In Hammersmatch Properties (Welwyn) Limited v Saint-Gobain Ceramics Limited (and another) [2013] EWHC 2227

In Hammersmatch Properties (Welwyn) Limited v Saint-Gobain Ceramics Limited (and another) [2013] EWHC 2227 (TCC) Ramsey J considered whether a near miss Part 36 offer should be of relevance on costs.

The case concerned terminal dilapidations. C had been awarded a total of £1,058,768 inclusive of interest at trial. D had made a Part 36 offer of £1,000,000 - which would have been only £3,637 shy of the sum ultimately awarded taking into account the lower interest due at the date of the offer.

The cost consequences in Part 36 are framed by reference to whether the claimant obtains a judgment “more advantageous than a defendant’s part 36 offer”. In Carver v BAA plc [2008] EWCA Civ 412 the C.A. effectively decided that where an offer was extremely close to the eventual judgement (in that case C only beat the offer by £53) the judgement could not properly be said to be “more advantageous” than the offer.

Concerns about uncertainty (how close?) and protraction of costs arguments led to the rules being changed in October 2011: r 36.14 (1A) now states that “more advantageous” means “better in money terms by any amount, however small….”

Attempts to circumvent r 36.14 (1A) are not infrequent, however.  In Hammersmatch the unsuccessful D sought to do so by placing reliance on the general costs provisions in r 44.2 (4) (c) which directs the court to have regard to “…any admissible offer to settle… which is not an offer to which costs consequences under Part 36 apply”.

Ramsey J rejected the argument: to give effect to a failed Part 36 offer in this fashion would plainly run contrary to the new r 36.14 (1A) and re-introduce Carver by the back door.
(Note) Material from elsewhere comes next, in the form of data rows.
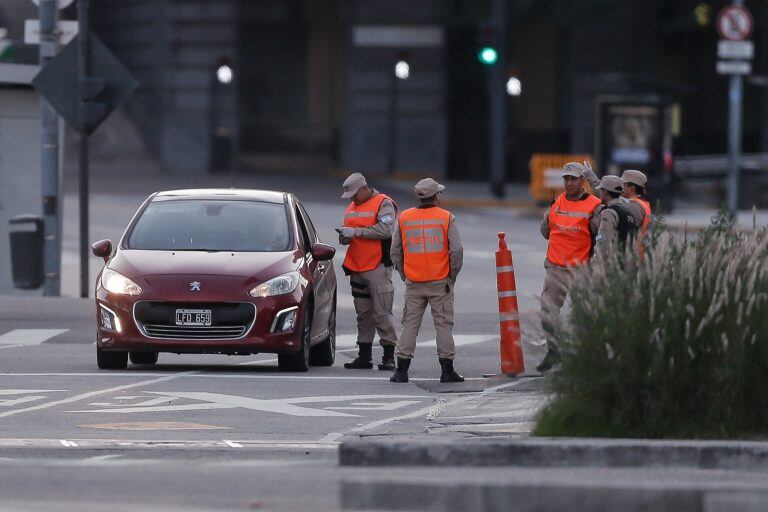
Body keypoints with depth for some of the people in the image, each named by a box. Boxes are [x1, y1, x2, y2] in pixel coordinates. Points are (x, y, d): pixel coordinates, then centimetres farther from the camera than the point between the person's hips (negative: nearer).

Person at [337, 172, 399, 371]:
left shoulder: (383, 204, -6)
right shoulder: (351, 208, 18)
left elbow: (385, 230, -19)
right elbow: (347, 237, 24)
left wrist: (356, 232, -19)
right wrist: (344, 237, -1)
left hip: (378, 267, -7)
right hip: (357, 268, 7)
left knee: (382, 313, -8)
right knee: (363, 314, 10)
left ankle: (389, 356, -5)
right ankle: (364, 356, 14)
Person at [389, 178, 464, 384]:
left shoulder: (404, 218, 4)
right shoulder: (447, 218, -5)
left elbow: (395, 252, 6)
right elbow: (457, 250, -9)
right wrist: (452, 276, 3)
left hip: (413, 283, 2)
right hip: (440, 282, -2)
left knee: (410, 325, 5)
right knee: (444, 325, 3)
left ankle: (402, 370, 2)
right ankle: (447, 370, 2)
An attempt to rely on r 44.2 (4) (a) - conduct of parties - was also rejected. The argument was that the Claimant should have made a counter-offer to the near miss Part 36 and failure to do so was a failure to negotiate. The oft cited eight “principles” of Jackson J (as he then was) in Multiplex Construction [2008] EWHC 2280 (TCC) – in particular principle 7 dealing with near misses and absence of negotiation - were prayed in aid.
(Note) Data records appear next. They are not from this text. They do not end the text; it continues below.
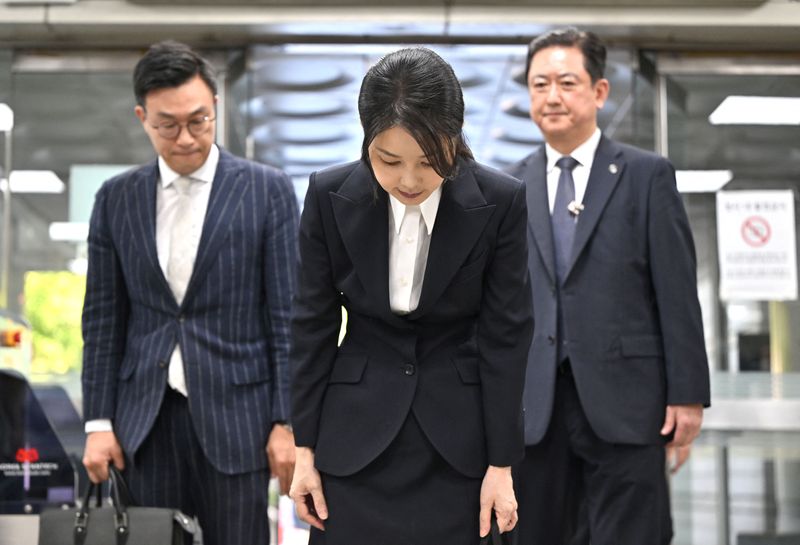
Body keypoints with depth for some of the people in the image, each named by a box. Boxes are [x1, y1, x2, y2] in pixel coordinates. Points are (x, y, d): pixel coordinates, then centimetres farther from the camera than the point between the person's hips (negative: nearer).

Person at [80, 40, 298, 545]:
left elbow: (288, 315, -2)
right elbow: (103, 318, 10)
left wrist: (287, 422, -6)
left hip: (235, 413, -2)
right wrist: (99, 421, 5)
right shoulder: (116, 198, 8)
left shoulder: (268, 190, -1)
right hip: (146, 420, 3)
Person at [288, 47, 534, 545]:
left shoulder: (502, 203, -13)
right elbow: (313, 325, -1)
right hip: (356, 433, 1)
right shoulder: (330, 196, -9)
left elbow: (507, 335, -7)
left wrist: (501, 464, -5)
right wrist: (305, 449, 1)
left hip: (457, 438, -1)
Ramsey had no truck with that either: speculation as to what might have happened in relation to offers neither side actually made was to be avoided; there had, in any event, been a prior mediation so the allegation of failure to negotiate was unfounded; Multiplex had relied on Carver and (as regards near miss Part 36’s) had therefore been superseded. Although the decision can seem harsh on its facts (the C was originally claiming circa £7mil and the offer was extremely close) the clarity provided by this decision is to be welcomed.